Meeting date: Thursday, November 9, 2017

Meeting of the Parliament 09 November 2017

Agenda: General Question Time, First Minister’s Question Time, Global Entrepreneurship Week, Business Motion, Scottish Parliamentary Corporate Body Question Time, Writers to the Signet Dependants’ Annuity Fund Amendment (Scotland) Bill: Preliminary Stage, Seat Belts on School Transport (Scotland) Bill: Stage 3, Seat Belts on School Transport (Scotland) Bill, Decision Time


Contents


Writers to the Signet Dependants’ Annuity Fund Amendment (Scotland) Bill: Preliminary Stage

The next item of business is a debate on motion S5M-08600, in the name of Alison Harris, on the Writers to the Signet Dependants’ Annuity Fund Amendment (Scotland) Bill.

14:52  

I am pleased to open the preliminary stage debate on the Writers to the Signet Dependants’ Annuity Fund Amendment (Scotland) Bill. First of all, I thank my colleagues Tom Arthur and Mary Fee for their work in getting the bill to this stage. The bill, which was introduced on 18 May 2017, is being promoted by the trustees of the writers to the signet dependants’ annuity fund. It is the third private bill to be introduced this session and the second to be discussed in the chamber.

(Extracted data entries)
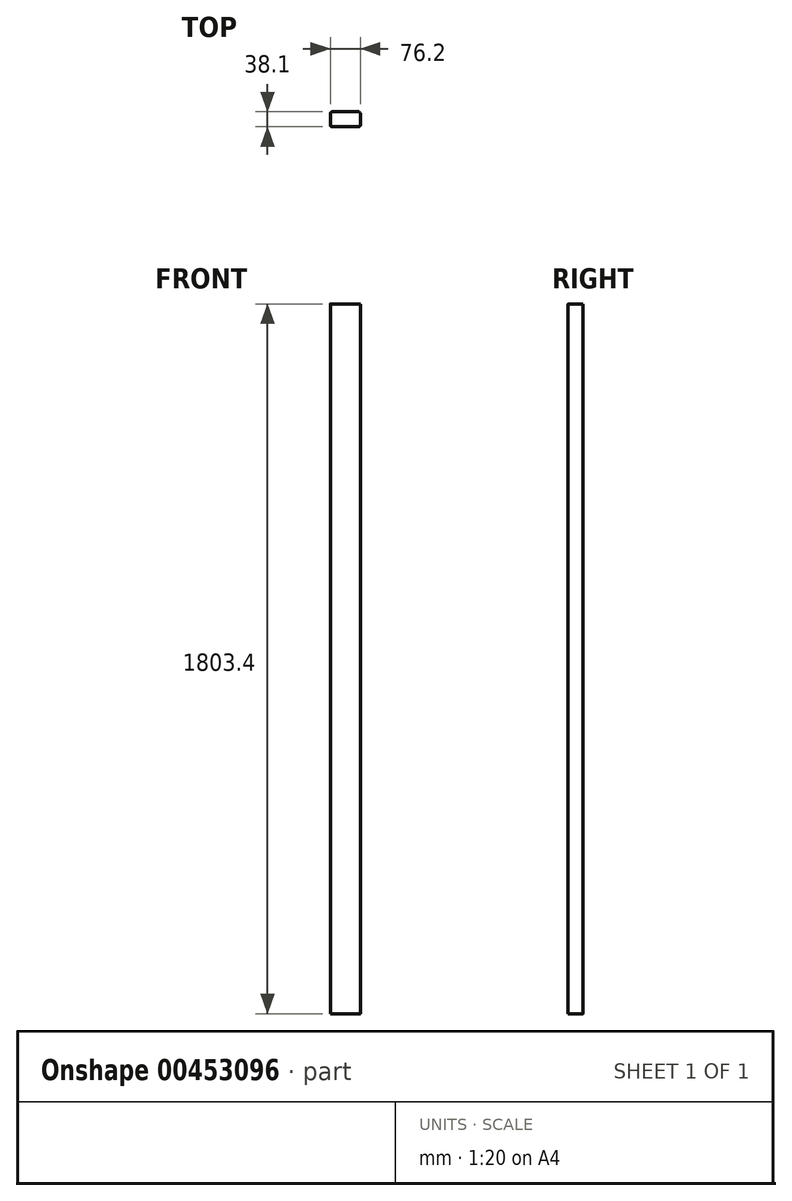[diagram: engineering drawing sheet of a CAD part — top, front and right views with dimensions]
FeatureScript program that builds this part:
annotation { "Feature Type Name" : "Feature", "Feature Type Description" : "" }
export const myFeature = defineFeature(function(context is Context, id is Id, definition is map)
    precondition{}
    {
        {
            var Q0;
            Q0=qCreatedBy(makeId("Top.planeOp"),FACE);
            var sketch = newSketch(context, id + "F0", { "sketchPlane" : qUnion([Q0])});
            skLineSegment(sketch, "E0.bottom", {"start": v(38.1, 19.05) * mm, "end": v(-38.1, 19.05) * mm});
            skLineSegment(sketch, "E0.top", {"start": v(38.1, -19.05) * mm, "end": v(-38.1, -19.05) * mm});
            skLineSegment(sketch, "E0.left", {"start": v(38.1, 19.05) * mm, "end": v(38.1, -19.05) * mm});
            skLineSegment(sketch, "E0.right", {"start": v(-38.1, 19.05) * mm, "end": v(-38.1, -19.05) * mm});
            skPoint(sketch, "E0.middle", {"position": v(0, 0) * mm});
            skSolve(sketch);
        }
        {
            var Q0;
            Q0 = qSketchRegion(id + "F0", true);
            extrude(context, id + "F1", {"entities" : qUnion([Q0]), "offsetDistance" : 25.4 * mm, "depth" : 1803.4 * mm});
        }
        {
            var Q0;
            Q0=makeQuery(id+"F1.opExtrude","SWEPT_EDGE",EDGE,{"disambiguationData":[OSD([sQuery(id+"F0.wireOp",EDGE,"E0.top"),sQuery(id+"F0.wireOp",EDGE,"E0.left")])]});
            var Q1;
            Q1=makeQuery(id+"F1.opExtrude","SWEPT_EDGE",EDGE,{"disambiguationData":[OSD([sQuery(id+"F0.wireOp",EDGE,"E0.top"),sQuery(id+"F0.wireOp",EDGE,"E0.right")])]});
            var Q2;
            Q2=makeQuery(id+"F1.opExtrude","SWEPT_EDGE",EDGE,{"disambiguationData":[OSD([sQuery(id+"F0.wireOp",EDGE,"E0.bottom"),sQuery(id+"F0.wireOp",EDGE,"E0.left")])]});
            var Q3;
            Q3=makeQuery(id+"F1.opExtrude","SWEPT_EDGE",EDGE,{"disambiguationData":[OSD([sQuery(id+"F0.wireOp",EDGE,"E0.bottom"),sQuery(id+"F0.wireOp",EDGE,"E0.right")])]});
            fillet(context, id + "F2", {"entities" : qUnion([Q0, Q1, Q2, Q3]), "radius" : 5.08 * mm, "tangentPropagation" : true, "allowEdgeOverflow" : false});
        }
    });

▸ **To-do list**
- A) Using the meeting record, answer each question briefly:
(i) On what day of the week was the meeting held?
(ii) What is the number of the motion debated on the annuity fund bill?
(iii) On what date was that bill introduced?
- B) Please decide whether each statement agrees with the meeting record, answering yes or no and quoting the words that settle it:
(i) The trustees of the writers to the signet dependants’ annuity fund are promoting the bill.
(ii) The annuity fund bill is the first private bill introduced this session.
(iii) The agenda includes Stage 3 of the Seat Belts on School Transport (Scotland) Bill.
- C) Carry the opening speech in the meeting record forward from its final sentence, adding a further paragraph or two.

▸ **Answer list**
- A)
(i) Thursday
(ii) S5M-08600
(iii) 18 May 2017

- B)
(i) Yes: "is being promoted by the trustees of the writers to the signet dependants’ annuity fund"
(ii) No: "It is the third private bill to be introduced this session"
(iii) Yes: "Seat Belts on School Transport (Scotland) Bill: Stage 3"

- C)
It might be helpful if I give members a little bit of background to the fund before I outline the bill’s purpose. The writers to the signet have a long history. The signet was a private seal of the kings of Scotland, and its first recorded use was in 1369. Writers to the signet began as clerks to the keeper of the signet and were officers of the court who were entitled to work on behalf of the Crown. The Society of Writers to Her Majesty’s Signet in Scotland—or the WS Society—was established in 1594 as the professional body of writers to the signet. As I have said, the writers to the signet have a long history; indeed, the society believes that it is the oldest professional body in the world.

The WS Society is now an independent professional body of solicitors. The society is a not-for-profit corporation for public benefit, and it provides legal training and support in the form of library services, research and drafting services as well as charitable trust administration. It also owns and operates the Signet Library in Edinburgh.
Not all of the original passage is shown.